A reporting clause is a clause that shows that you’re talking about what someone has said or thought. For example, in the sentence, ‘She said she was going out,’ the reporting clause is ‘she said.’

But, the reporting clause reports which said or thought something.

How do you use a Reporting Clause?

You use a reporting clause within a sentence before or after the direct or indirect speech. Direct speech uses speech marks (”) to show that someone is speaking or has spoken, while indirect speech doesn’t use speech marks and is often someone paraphrasing or repeating what someone else has said.

Reporting Clause Examples

Here are some examples of when reporting clauses are used within a sentence:

Direct Speech Indirect Speech
‘I have to go now,’ she said.

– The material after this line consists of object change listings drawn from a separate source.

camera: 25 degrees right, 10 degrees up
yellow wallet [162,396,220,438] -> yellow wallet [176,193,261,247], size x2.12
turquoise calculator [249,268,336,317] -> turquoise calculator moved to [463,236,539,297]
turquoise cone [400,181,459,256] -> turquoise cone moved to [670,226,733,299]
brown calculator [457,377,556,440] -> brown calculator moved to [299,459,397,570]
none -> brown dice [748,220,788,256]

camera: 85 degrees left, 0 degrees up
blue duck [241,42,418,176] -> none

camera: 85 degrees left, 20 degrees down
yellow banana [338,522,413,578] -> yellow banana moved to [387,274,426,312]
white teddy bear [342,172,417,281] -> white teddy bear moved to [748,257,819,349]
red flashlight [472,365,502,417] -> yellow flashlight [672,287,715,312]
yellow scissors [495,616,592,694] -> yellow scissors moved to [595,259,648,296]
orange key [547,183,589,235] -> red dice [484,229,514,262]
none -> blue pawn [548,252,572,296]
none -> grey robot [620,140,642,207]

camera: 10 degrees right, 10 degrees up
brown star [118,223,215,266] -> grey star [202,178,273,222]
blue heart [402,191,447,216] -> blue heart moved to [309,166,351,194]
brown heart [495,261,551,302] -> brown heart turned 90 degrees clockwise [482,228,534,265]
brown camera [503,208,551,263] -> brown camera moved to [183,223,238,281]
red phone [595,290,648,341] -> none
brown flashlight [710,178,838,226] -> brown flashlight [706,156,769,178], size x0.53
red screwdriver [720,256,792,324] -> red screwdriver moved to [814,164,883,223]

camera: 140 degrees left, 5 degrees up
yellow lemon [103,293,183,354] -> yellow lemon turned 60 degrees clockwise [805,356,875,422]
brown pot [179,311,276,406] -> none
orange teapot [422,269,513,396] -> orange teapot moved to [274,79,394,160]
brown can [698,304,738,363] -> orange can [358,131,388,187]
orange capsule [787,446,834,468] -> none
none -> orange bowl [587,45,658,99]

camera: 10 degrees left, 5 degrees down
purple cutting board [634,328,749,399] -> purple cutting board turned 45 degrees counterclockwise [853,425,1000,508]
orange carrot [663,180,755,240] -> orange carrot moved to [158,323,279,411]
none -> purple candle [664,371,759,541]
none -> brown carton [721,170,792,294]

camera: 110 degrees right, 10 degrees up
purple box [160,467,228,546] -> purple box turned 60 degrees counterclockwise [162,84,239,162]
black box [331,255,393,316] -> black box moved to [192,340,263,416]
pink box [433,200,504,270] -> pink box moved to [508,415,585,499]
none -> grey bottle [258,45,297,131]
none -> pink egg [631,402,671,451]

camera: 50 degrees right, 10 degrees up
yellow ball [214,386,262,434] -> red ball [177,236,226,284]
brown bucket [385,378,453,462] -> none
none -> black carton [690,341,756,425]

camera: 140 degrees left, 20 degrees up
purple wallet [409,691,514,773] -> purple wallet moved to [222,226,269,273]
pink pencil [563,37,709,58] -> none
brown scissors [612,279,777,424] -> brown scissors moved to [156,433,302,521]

Mum told me to clean my room first.
He said, ‘I’m having pizza for dinner tonight.’ I knew it was a secret because she had whispered it to me.
‘I’m coming!’ Nina shouted. They invited me to the party.

Reporting clauses include a pronoun or proper noun (someone’s name), ‘said,’ or a synonym for said. The reporting clause can be placed before or after the rest of the sentence. It makes sense both ways.

The reporting clause is sometimes placed in the middle of direct speech. Here are some examples:

‘I couldn’t sleep,’ he said.’I was so excited.’
‘I lost my necklace,’ she confessed. ‘I’m looking for it.’
‘The waffles are delicious,’ they beamed. ‘Can I have some more?’
‘I’m scared,’ Fiona paused. ‘Did you hear that?’
‘You need to clean your room,’ Dad warned. ‘Or you can’t play your game.’

The second section of direct speech can stay on the same line because it’s the same person speaking. However, it’s still a new sentence, so we have to use a full stop after the reporting clause and begin the recent direct speech with a capital letter.